▶ Metin Alıntısı
ANAP’lı Mükerrem Taşçıoğlu’nun Bakanlığı sürecindeki güvenlik soruşturmalarında her hangi bir yasal engelim bulunmamasına karşın ,salt Alevi olmam nedeniyle gizli ve gizlilik dereceli işlerde çalışmamın engellenmesi yönünde 20.8.1985 tarihli 36 sayılı karar alınmış(Belge-1),ancak uygulamalı bir sanat okulu olan Ankara Yapı Enstitüsü, ADMMA-Mimarlık Fakültesi , Y.Lisans, Doktora gibi aldığım mesleki–bilimsel eğitim, araştırma ve uygulamalarla pekişmiş yetkin uzmanlığıma her zaman ihtiyaç duyulmuş, bu nedenle kademeli olarak sorumlu mevkilerde görev almam engellenmemiş, son olarak Kültür ve Tabiat Varlıklarını Koruma Genel Müdürlüğü makamına atamam yapılmış idi. Böylesine bilimsel kariyer ,liyakat ve yetkin uzmanlık gerektiren bir makama hangi gerekçelerle atandığım bilgim dışında Cumhurbaşkanlığı Genel Sekreterliğine yazılmış olan Bakan imzalı gerekçeli yazıda açıkça belirtilmiştir (Belge :2).
Kültür ve Tabiat Varlıklarını Koruma Kurulu üyesi olarak aldığım görevlerle ilgili liyakatım ve yetkin deneyimlerim ODTÜ Şehir ve Bölge Planlama Kürsüsü ve Ankara Koruma Kurulu eski Başkanı merhum Prof. Dr. Gönül TANKUT’un bilimsel değerlendirmesiyle ortaya konulmuştur (Belge . 3)

▶ Veri Alıntısı
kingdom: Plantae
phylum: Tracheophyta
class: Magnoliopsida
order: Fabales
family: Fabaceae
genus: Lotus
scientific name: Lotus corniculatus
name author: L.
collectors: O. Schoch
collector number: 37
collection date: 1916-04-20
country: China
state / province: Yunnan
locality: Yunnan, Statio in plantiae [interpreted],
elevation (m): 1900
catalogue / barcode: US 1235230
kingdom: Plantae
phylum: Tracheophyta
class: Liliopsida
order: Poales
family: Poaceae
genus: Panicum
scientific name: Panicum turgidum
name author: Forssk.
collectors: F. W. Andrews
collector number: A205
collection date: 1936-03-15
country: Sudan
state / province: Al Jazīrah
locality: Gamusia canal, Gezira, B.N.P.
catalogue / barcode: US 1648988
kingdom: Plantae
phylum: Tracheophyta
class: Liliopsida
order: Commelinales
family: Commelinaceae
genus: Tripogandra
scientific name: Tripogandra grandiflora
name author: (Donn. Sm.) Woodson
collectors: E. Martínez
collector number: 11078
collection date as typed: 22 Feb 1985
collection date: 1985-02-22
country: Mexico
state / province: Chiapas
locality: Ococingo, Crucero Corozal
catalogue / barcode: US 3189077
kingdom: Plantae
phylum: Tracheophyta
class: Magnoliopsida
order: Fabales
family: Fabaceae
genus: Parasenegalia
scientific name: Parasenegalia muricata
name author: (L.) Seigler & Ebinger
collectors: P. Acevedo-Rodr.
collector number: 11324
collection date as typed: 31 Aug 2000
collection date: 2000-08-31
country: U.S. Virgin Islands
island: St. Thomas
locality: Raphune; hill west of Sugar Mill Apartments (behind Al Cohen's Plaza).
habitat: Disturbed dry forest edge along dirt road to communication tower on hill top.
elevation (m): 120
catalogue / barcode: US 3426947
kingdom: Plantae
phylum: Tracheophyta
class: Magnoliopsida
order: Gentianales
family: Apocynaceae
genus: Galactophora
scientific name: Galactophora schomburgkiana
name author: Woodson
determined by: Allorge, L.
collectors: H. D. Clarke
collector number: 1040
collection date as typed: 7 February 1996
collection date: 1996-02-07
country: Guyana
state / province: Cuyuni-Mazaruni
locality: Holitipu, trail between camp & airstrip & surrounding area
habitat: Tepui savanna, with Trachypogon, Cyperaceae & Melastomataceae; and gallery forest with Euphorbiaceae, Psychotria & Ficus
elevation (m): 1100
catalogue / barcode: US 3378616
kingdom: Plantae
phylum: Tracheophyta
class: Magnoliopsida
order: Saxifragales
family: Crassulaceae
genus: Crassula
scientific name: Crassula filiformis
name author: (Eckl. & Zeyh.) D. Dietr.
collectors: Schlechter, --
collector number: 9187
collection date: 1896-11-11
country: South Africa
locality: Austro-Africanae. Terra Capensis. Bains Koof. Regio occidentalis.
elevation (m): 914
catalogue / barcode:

▶ Amaç
Metinde "ANAP’lı Mükerrem Taşçıoğlu’nun" diye başlayan paragrafı, ana bilgileri koruyarak kısa maddeler hâlinde yazın.

▶ Tam Yanıt
- Mükerrem Taşçıoğlu'nun bakanlığı döneminde, güvenlik soruşturmalarında hiçbir yasal engelim yoktu. Buna rağmen yalnızca Alevi olduğum için gizli ve gizlilik dereceli işlerde çalışmamı engelleyen 20.8.1985 tarihli, 36 sayılı karar alındı (Belge-1).
- Ankara Yapı Enstitüsü, ADMMA Mimarlık Fakültesi, yüksek lisans ve doktora eğitimimle, araştırma ve uygulamalarla güçlenen uzmanlığıma her zaman ihtiyaç duyuldu.
- Bu yüzden sorumlu görevlere kademe kademe gelmem engellenmedi. En son Kültür ve Tabiat Varlıklarını Koruma Genel Müdürlüğüne atandım.
- Bu makama hangi gerekçelerle atandığım, Cumhurbaşkanlığı Genel Sekreterliğine yazılan Bakan imzalı gerekçeli yazıda açıkça belirtildi. Bu yazı benim bilgim dışında yazılmıştı (Belge 2).